XXXV. Питу-дипломат
Только что мы видели, как Питу упал с облаков на грешную землю.
Удар был болезненный. Сам сатана не скатывался с такой высоты, когда удар молнии поверг его с небес в преисподнюю. И потом в преисподней сатана оказался царем, а Питу, испепеленный аббатом Фортье, вернулся к прежнему состоянию и снова стал Питу.
Каково теперь ему было предстать перед теми, кто облек его доверием? Теперь, когда он уже так неосторожно с ними пооткровенничал, каково ему было признаться, что избранный ими начальник – хвастун, фанфарон, который в каске на макушке и с саблей на боку стерпел удар плети по мягкому месту от аббата Фортье?

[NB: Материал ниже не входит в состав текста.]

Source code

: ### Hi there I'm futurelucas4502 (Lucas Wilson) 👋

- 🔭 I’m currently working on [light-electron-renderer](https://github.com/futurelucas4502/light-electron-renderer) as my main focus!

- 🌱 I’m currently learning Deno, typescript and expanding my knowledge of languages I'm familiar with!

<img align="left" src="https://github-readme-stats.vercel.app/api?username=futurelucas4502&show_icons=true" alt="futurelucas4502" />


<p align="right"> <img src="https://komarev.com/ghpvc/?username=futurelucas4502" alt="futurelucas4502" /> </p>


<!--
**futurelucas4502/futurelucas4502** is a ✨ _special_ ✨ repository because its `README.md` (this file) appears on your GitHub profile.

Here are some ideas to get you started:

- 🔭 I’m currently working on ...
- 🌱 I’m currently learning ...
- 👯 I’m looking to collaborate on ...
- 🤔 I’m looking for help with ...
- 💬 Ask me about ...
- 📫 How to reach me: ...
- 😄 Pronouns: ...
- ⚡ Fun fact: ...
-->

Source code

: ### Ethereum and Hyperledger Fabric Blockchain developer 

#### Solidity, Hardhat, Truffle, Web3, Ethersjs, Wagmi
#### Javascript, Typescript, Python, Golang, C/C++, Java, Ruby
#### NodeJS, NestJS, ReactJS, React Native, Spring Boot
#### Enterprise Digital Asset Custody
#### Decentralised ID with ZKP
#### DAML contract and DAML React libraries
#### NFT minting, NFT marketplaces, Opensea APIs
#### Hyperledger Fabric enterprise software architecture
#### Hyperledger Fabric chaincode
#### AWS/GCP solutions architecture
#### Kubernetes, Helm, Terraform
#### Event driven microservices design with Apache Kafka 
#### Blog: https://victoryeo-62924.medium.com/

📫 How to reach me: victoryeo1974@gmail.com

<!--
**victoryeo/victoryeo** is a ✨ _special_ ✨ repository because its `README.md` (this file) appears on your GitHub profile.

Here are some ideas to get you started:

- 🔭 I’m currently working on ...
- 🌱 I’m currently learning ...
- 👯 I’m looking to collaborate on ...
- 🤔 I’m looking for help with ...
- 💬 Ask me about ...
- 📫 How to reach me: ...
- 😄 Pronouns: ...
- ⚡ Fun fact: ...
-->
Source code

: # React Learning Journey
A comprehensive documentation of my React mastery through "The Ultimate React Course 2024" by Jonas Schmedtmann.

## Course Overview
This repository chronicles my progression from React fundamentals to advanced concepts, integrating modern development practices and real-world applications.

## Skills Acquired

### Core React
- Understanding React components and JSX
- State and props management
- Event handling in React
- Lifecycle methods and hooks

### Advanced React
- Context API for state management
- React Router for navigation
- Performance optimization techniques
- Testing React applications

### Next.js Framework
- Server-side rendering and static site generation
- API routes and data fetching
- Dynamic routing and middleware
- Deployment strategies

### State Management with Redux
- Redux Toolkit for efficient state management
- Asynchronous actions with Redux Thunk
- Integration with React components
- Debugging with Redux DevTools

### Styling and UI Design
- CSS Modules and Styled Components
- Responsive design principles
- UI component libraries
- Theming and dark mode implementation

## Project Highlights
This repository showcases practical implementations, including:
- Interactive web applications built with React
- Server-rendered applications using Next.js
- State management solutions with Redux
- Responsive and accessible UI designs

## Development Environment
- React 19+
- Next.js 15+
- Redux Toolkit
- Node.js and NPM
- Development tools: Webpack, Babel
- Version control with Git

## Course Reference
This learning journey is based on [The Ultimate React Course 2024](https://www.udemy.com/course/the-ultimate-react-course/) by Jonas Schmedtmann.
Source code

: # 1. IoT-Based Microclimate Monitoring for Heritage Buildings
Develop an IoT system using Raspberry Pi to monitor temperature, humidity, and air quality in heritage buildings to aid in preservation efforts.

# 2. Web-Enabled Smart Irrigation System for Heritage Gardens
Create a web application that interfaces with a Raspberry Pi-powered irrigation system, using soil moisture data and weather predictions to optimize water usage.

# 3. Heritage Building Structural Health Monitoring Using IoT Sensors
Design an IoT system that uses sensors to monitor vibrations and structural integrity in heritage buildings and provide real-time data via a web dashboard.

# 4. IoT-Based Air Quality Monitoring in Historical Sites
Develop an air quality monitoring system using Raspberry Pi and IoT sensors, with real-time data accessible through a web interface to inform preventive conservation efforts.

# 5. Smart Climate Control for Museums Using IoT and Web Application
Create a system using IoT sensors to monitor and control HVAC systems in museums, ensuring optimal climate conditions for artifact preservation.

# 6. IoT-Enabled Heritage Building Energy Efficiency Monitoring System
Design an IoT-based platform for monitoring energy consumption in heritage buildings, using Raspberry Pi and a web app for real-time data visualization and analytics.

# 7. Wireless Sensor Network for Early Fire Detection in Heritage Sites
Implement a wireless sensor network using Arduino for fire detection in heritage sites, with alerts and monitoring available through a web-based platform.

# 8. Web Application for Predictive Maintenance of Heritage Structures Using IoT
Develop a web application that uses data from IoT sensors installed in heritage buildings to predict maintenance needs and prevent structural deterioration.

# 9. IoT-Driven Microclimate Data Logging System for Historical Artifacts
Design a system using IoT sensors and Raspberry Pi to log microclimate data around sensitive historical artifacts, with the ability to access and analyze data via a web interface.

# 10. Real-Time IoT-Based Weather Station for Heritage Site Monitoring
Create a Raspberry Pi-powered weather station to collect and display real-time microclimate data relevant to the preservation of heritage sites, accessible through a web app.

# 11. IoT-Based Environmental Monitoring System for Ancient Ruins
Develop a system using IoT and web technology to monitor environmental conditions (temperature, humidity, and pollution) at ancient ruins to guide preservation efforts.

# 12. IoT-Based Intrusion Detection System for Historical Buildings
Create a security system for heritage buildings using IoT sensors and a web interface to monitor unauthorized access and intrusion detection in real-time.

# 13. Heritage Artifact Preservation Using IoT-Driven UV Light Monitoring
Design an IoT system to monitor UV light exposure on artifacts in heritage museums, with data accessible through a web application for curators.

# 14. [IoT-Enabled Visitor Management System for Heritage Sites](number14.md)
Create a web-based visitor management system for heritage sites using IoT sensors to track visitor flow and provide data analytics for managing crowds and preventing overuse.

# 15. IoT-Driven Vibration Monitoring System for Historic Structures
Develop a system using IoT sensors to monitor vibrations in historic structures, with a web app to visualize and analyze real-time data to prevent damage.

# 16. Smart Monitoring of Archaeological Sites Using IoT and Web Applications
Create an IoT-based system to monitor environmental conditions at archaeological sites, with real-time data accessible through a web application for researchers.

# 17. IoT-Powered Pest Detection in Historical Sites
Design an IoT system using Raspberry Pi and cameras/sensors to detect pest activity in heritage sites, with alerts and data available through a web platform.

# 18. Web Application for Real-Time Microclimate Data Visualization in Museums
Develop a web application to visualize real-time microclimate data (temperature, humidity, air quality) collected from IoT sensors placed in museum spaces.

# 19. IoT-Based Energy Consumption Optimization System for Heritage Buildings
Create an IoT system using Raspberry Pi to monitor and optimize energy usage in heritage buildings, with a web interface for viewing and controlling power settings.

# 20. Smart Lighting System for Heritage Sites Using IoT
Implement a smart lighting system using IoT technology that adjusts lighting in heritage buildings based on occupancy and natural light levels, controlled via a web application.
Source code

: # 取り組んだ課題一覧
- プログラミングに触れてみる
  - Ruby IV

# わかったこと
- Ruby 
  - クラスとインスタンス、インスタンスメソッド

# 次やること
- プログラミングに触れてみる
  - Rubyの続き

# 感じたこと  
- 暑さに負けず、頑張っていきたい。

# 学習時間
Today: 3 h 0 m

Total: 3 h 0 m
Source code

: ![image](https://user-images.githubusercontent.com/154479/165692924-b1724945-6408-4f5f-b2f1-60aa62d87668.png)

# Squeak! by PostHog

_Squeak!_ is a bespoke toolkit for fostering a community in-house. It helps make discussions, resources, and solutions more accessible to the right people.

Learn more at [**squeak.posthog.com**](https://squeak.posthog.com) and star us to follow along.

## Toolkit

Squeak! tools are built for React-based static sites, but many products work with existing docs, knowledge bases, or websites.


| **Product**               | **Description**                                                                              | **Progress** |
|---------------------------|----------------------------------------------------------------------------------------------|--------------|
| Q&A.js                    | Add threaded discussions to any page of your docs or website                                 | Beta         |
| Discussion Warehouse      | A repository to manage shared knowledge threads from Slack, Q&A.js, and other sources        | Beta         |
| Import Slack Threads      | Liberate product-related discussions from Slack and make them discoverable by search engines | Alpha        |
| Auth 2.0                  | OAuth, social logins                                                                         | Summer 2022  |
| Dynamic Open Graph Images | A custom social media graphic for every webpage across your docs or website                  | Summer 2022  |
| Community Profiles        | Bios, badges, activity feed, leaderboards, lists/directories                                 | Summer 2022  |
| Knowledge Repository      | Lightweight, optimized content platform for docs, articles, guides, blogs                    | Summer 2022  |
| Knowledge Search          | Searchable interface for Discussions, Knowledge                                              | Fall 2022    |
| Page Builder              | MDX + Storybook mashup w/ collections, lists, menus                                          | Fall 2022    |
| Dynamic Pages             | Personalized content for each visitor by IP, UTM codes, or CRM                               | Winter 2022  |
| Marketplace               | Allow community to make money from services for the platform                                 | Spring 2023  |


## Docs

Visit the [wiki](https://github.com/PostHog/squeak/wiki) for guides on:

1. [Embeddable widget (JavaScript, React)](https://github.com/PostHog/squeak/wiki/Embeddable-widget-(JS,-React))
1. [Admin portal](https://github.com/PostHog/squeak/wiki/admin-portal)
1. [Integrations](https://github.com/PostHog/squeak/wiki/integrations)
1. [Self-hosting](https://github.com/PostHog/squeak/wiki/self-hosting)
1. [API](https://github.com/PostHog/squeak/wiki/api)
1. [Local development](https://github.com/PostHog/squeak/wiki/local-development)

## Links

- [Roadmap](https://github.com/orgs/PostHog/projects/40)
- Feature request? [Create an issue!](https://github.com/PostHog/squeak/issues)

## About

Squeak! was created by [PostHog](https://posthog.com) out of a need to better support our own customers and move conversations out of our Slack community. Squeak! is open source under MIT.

Зачем, зачем он похвалялся, что сладит с аббатом Фортье, а сам потерпел поражение!
Питу присел на краешек первой попавшейся канавы, обхватил голову руками и призадумался.
Он надеялся умаслить аббата Фортье, говоря с ним по-гречески и по-латыни. В своем наивном добродушии он льстил себя мыслью, что задобрил Цербера медовым пирогом красноречия, но пирог оказался горек, и Цербер не стал глотать его, а укусил руку дарителя. Так и рухнули все его планы.
Да, аббат Фортье был наделен необъятным самолюбием; на это самолюбие и понадеялся Питу; ведь аббата Фортье больше уязвило то, что Питу уличил его в ошибке против французского языка, чем требование отдать тридцать ружей из его арсенала.
Прекраснодушные молодые люди вечно совершают одну и ту же ошибку, веря в совершенство других людей.
Итак, аббат Фортье был оголтелый роялист, а главное, исполненный гордыни филолог.
Питу горько упрекал себя, что приплел короля Людовика XVI и прошедшее время глагола, и тем пробудил в аббате двойную ярость, которая обрушилась на него же. Зная аббата, ему следовало быть обходительнее. Тут он совершил нешуточный промах, в котором теперь раскаивался, но, как всегда, слишком поздно.
Оставалось найти выход из положения.
Надо было использовать все свое красноречие, чтобы убедить аббата Фортье в том, что он, Питу, добрый роялист, а главное – не ловить его на грамматических ошибках.
Надо было убедить аббата, что национальная гвардия в Арамоне выступает против революции.
И самое главное – надо было пропустить мимо ушей это злополучное прошедшее время!
И тогда, вне всякого сомнения, аббат допустил бы его к своему сокровищу, распахнул бы перед ним свой арсенал, дабы оказать поддержку доблестным защитникам монархии и героическому их начальнику.
Это было бы не притворство, а дипломатия. Пораскинув умом, Питу припомнил немало подобных примеров в истории.
Он подумал о Филиппе Македонском, который столько раз приносил ложные клятвы, а между тем его считают великим.